This attack has been the latest and perhaps most serious, attempt to block supplies to the U.S.-led mission against the Taliban. Guards are usually posted on heights above bridges but it was not clear why they had been unable to stop the attack.
The 30-meter (100-foot) iron bridge, 23 km (15 miles) west of the city of Peshawar, was blown up after midnight and officials said all traffic along the route was suspended.
The length of the slender metal bridge slanted to one side and was blocked by an overturned truck that spilled dozens of dusty bags into the pavement. Traffic from the bare hills continued on foot, with Afghans and Pakistanis, including women in burqas, hurrying their baggage over the dry riverbed.
A NATO spokesman in Afghanistan said supplies along the route had been halted for the time being, but stressed the alliance was in no danger of running out of food, equipment or fuel, the Associated Press reported.

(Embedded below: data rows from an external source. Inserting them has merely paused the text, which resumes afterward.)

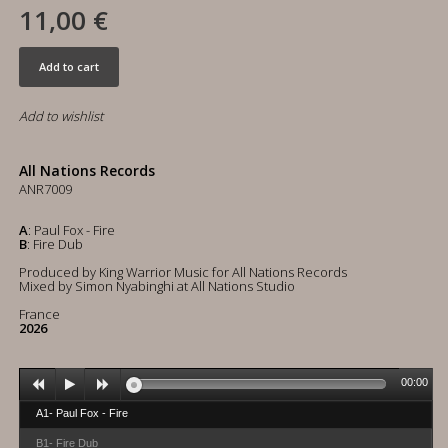
11,00 €
Add to cart
Add to wishlist
All Nations Records
ANR7009
A
: Paul Fox - Fire
B
: Fire Dub
Produced by King Warrior Music for All Nations Records
Mixed by Simon Nyabinghi at All Nations Studio
France
2026
00:00
A1- Paul Fox - Fire
B1- Fire Dub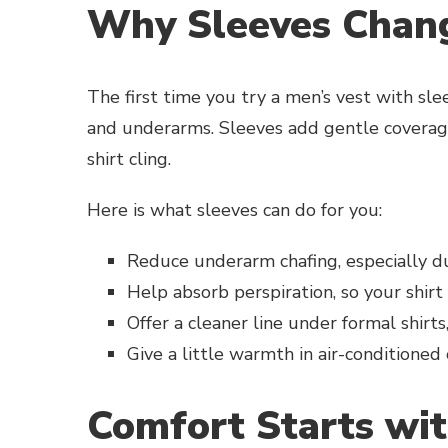
Why Sleeves Chan
The first time you try a men’s vest with sle
and underarms. Sleeves add gentle coverage
shirt cling.
Here is what sleeves can do for you:
Reduce underarm chafing, especially d
Help absorb perspiration, so your shirt 
Offer a cleaner line under formal shirts
Give a little warmth in air-conditioned
Comfort Starts wit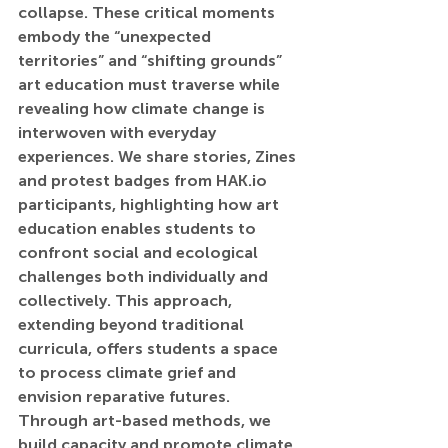
collapse. These critical moments 
embody the “unexpected 
territories” and “shifting grounds” 
art education must traverse while 
revealing how climate change is 
interwoven with everyday 
experiences. We share stories, Zines 
and protest badges from 
HAK.io
participants, highlighting how art 
education enables students to 
confront social and ecological 
challenges both individually and 
collectively. This approach, 
extending beyond traditional 
curricula, offers students a space 
to process climate grief and 
envision reparative futures. 
Through art-based methods, we 
build capacity and promote climate 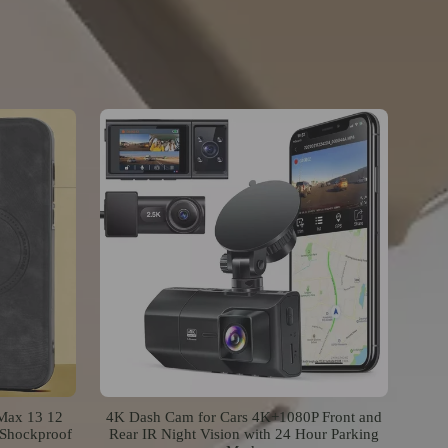
 Max 13 12
4K Dash Cam for Cars 4K+1080P Front and
 Shockproof
Rear IR Night Vision with 24 Hour Parking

The latest attack on the famous Khyber Pass highlights the urgent need NATO and the U.S. have for alternative supply routes to landlocked Afghanistan through nations to its north, especially as the U.S. plans to double its troop numbers in the country this year.
Up to 75 percent of the fuel and supplies destined for U.S. and NATO troops in Afghanistan travel through Pakistan after being unloaded at the port of Karachi and most are driven along the Khyber Pass.
Whether supply convoys are able to reach Afghanistan through smaller routes in the region is not immediately clear.
According to spokeperson, Fazal Mahmood, repair work had begun on the bridge.